There is often a lot of discussion about whether a particular device truly has a given resolution, such as 1080P, 4K or something else, along with how this impacts image quality in general. In this article we'd like to clear up some of that confusion by investigating the trade-offs of any discrete imaging system.
APPEARANCE OF DIGITAL ARTIFACTS
Resolution is clearly a simple and important way of describing the potential for detail in an image. Everything else being equal, higher resolution imagery holds up better when enlarged, and improves creative flexibility by permitting more aggressive cropping and higher-quality visual effects, amongst other benefits. However, resolution is just one aspect of image quality.
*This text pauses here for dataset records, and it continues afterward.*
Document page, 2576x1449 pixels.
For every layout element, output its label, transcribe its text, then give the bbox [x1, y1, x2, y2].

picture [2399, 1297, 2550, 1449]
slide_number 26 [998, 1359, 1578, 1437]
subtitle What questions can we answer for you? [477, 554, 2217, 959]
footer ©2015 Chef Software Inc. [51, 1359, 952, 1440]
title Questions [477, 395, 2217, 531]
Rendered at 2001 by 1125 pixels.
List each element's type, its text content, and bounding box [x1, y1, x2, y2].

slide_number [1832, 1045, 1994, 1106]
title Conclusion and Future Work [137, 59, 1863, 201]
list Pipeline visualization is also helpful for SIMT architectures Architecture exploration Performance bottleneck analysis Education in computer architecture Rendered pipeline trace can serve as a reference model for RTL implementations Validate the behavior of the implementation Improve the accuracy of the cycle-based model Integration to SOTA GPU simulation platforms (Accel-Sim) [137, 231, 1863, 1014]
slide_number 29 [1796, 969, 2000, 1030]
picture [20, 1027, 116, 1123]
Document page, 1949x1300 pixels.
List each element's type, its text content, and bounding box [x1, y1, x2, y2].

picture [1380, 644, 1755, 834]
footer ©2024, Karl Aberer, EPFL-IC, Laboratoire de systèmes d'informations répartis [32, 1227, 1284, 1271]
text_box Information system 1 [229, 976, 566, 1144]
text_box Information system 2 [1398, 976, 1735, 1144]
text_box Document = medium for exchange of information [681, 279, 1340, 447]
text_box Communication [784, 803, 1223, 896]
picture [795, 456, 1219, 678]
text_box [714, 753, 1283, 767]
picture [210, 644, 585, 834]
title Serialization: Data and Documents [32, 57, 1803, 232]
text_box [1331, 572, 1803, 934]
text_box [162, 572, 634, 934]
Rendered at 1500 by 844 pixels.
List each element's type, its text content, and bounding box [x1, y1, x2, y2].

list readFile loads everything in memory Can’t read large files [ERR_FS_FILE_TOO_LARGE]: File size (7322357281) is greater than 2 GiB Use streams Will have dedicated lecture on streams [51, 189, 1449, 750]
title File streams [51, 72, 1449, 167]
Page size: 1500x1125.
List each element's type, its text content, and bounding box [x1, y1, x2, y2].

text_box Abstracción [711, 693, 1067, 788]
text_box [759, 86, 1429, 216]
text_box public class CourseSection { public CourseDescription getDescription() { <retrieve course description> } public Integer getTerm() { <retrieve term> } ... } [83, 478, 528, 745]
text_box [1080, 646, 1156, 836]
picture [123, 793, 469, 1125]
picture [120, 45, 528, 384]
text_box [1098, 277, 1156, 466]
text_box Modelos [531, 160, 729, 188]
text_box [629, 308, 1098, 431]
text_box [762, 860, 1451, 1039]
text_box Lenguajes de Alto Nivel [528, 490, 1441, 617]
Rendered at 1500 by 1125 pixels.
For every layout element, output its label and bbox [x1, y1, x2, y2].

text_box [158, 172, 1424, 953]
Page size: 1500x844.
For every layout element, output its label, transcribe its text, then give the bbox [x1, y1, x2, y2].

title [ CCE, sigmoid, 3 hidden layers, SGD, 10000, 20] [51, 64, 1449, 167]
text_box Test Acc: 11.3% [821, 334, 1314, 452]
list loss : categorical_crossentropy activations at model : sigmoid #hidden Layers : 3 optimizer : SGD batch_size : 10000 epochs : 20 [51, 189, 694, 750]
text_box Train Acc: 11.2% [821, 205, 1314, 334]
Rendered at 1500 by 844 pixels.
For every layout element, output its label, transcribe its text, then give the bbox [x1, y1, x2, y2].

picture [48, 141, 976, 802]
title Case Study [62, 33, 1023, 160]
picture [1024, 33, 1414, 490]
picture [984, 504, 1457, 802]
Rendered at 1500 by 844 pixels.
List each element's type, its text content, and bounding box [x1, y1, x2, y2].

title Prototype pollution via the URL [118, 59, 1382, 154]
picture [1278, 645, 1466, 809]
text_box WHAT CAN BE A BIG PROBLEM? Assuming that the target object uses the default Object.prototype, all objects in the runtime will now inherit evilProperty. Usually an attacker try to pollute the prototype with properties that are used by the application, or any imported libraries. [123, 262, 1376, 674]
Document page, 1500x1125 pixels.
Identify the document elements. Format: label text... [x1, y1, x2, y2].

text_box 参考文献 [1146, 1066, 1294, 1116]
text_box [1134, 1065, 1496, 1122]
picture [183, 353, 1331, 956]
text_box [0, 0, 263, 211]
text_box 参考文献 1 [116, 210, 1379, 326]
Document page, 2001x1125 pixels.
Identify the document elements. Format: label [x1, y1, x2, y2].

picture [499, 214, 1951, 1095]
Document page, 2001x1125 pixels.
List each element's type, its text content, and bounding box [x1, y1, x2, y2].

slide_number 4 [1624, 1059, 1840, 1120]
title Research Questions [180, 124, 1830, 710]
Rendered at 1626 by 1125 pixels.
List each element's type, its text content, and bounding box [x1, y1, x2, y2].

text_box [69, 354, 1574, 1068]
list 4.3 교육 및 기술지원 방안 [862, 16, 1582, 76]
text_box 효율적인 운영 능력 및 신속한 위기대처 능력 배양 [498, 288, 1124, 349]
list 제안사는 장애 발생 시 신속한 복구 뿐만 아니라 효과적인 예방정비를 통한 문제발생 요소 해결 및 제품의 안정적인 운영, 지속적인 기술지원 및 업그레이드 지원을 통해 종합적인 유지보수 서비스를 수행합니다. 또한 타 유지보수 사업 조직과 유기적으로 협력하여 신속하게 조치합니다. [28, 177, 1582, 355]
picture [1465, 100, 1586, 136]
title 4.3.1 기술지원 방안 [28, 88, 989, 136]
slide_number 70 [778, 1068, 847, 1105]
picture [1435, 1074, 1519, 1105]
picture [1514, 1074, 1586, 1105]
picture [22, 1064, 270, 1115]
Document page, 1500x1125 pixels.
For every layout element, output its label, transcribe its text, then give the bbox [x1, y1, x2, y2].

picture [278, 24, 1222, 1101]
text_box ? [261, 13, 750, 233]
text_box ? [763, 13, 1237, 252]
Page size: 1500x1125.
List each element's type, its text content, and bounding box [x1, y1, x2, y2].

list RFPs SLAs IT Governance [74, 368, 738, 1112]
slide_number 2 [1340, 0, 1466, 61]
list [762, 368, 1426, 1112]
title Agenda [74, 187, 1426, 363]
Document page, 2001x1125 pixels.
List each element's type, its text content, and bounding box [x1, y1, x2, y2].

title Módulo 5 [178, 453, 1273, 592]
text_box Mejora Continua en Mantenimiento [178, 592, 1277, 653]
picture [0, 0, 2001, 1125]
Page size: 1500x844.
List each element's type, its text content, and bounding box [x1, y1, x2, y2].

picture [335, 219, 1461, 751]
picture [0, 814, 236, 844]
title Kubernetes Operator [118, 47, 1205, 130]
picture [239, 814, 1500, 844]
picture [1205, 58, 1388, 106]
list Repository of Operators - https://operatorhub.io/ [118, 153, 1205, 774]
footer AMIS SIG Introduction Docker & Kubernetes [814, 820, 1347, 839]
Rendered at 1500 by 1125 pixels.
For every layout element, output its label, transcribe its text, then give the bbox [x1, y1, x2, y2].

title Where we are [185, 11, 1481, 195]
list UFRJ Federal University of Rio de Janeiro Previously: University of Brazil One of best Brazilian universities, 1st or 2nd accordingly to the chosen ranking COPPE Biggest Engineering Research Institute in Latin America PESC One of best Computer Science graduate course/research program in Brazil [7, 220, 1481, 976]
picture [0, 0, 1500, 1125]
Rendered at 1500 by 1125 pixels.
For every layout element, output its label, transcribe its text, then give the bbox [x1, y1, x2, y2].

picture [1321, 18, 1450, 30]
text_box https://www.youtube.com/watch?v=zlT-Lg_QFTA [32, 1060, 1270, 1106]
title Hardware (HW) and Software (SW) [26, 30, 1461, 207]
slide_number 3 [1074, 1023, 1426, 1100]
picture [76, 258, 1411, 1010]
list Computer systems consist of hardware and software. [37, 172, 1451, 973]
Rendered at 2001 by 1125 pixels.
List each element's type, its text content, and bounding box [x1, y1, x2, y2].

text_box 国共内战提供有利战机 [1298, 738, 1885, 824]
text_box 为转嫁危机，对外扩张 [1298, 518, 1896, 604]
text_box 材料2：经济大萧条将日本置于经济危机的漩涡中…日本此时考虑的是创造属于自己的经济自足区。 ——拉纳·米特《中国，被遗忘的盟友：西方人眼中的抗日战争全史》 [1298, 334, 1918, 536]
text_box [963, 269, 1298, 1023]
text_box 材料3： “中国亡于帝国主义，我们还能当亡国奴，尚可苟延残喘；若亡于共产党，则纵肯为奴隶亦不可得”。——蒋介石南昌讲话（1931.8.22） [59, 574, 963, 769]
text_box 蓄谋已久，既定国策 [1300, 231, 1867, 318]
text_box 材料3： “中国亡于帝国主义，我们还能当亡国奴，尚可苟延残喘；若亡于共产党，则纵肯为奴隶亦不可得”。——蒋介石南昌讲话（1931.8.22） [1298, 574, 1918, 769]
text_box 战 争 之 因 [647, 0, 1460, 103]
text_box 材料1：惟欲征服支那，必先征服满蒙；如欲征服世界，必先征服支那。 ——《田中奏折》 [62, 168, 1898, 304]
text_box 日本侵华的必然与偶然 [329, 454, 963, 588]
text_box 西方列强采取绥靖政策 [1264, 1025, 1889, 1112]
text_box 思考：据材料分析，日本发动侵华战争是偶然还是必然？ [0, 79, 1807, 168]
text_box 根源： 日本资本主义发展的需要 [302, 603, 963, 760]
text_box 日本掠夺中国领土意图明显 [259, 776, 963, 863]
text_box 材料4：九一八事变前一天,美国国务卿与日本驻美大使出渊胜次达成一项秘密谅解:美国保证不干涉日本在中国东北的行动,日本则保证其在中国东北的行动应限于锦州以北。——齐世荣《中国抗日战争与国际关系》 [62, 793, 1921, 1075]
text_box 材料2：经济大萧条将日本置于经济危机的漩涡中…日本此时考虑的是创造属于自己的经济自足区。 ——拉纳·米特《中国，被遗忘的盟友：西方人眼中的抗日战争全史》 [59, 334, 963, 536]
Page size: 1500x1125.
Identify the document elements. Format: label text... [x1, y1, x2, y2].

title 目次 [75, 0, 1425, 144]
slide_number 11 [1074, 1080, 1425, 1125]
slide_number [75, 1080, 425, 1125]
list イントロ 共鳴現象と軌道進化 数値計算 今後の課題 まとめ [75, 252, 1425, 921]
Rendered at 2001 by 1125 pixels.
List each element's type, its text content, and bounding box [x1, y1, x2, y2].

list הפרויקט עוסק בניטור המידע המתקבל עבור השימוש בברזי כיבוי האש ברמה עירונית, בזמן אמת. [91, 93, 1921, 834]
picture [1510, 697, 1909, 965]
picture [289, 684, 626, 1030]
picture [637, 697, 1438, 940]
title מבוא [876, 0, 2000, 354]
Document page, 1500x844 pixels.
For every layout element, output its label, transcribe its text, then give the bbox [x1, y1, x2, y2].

One can always have too much of a good thing, and resolution is no different in this regard. If the resolving power is pushed too near the pixel resolution, then unnatural digital artifacts will begin to appear. These happen regardless of sensor type or image-processing algorithm, and apply equally to scanned film:
"Aliasing" may appear as jagged edges, interference patterns ("moiré") and other false detail. Although sometimes tolerable in still images, such artifacts are highly distracting and almost always unacceptable with video. Moiré, in particular, can also confuse video compression algorithms and reduce bandwidth efficiency:
Each uses identical compression settings. Note how aliasing has a flickering quality in motion video. Although the severity of aliasing varies depending on camera, the bandwidth and detail-depriving properties persist.
REMOVAL & COMPLICATIONS
Unfortunately, the only way to reduce aliasing in post-production is to decrease resolution by blurring or downsizing the image. This rarely solves the problem though, since aliasing patterns are often much coarser than the resolution limit:
Effective removal needs to address the underlying cause of aliasing: when detail finer than the resolution of the sensor tricks it into capturing false information. The optimal solution is therefore to address aliasing during capture, using something called an optical low-pass filter (OLPF). The OLPF effectively smoothes out any detail finer than the pixels so that this is less likely to trick the camera:
Without an OLPF, adjacent pixels see either two dark and one light stripe, or two light stripes and one dark. This creates a new false pattern with larger but lower-contrast stripes. It also happens even without gaps between photosites (a "100% fill factor").
However, no OLPF is perfect; some detail larger than the pixel size also gets softened. This slightly reduces the camera's maximum resolution, presuming that lens sharpness and technique aren't more influential, but much less so than if aliasing had been reduced in post-production. In exchange, the OLPF causes detail to be captured in a way that fades naturally and gradually near the resolution limit similar to how our eyes perceive real-life objects. For these reasons, most high-end still cameras available today use an OLPF. If the "crunchy" aliased look is still desired, one can emulate this using aggressive, low radius sharpening:
The OLPF goals aren't always realized though, depending on the camera. For example, cameras that capture images using pixel skipping are much more susceptible to aliasing because the OLPF is intended for adjacent pixels. This is a common technique with smartphones and DSLR cameras that have a reduced-resolution video feature, in part because these have lower memory and processing capabilities.
IMPLICATIONS
Although an aliased image might at first appear deceivingly sharp, much of this is false detail, and a similar look could have been achieved using aggressive sharpening. Once present though, aliasing can be very difficult and destructive to remove, and will end up doing more harm than good in the long run especially with motion capture. All standard digital imagery therefore requires an OLPF. When used properly, this also ends up offsetting any theoretical resolution advantage of non-Bayer camera sensors.
What does this all mean in practice? A camera (or film scan) with 1000 horizontal pixels will never have this high of an artifact-free resolution. However, this shouldn't be taken to mean that the device isn't a "true" 1K camera. When done right, such a camera is capable of producing images which fully utilize and appear natural on a 1K display or projector. To truly improve detail though, it takes both more pixels and minimal aliasing.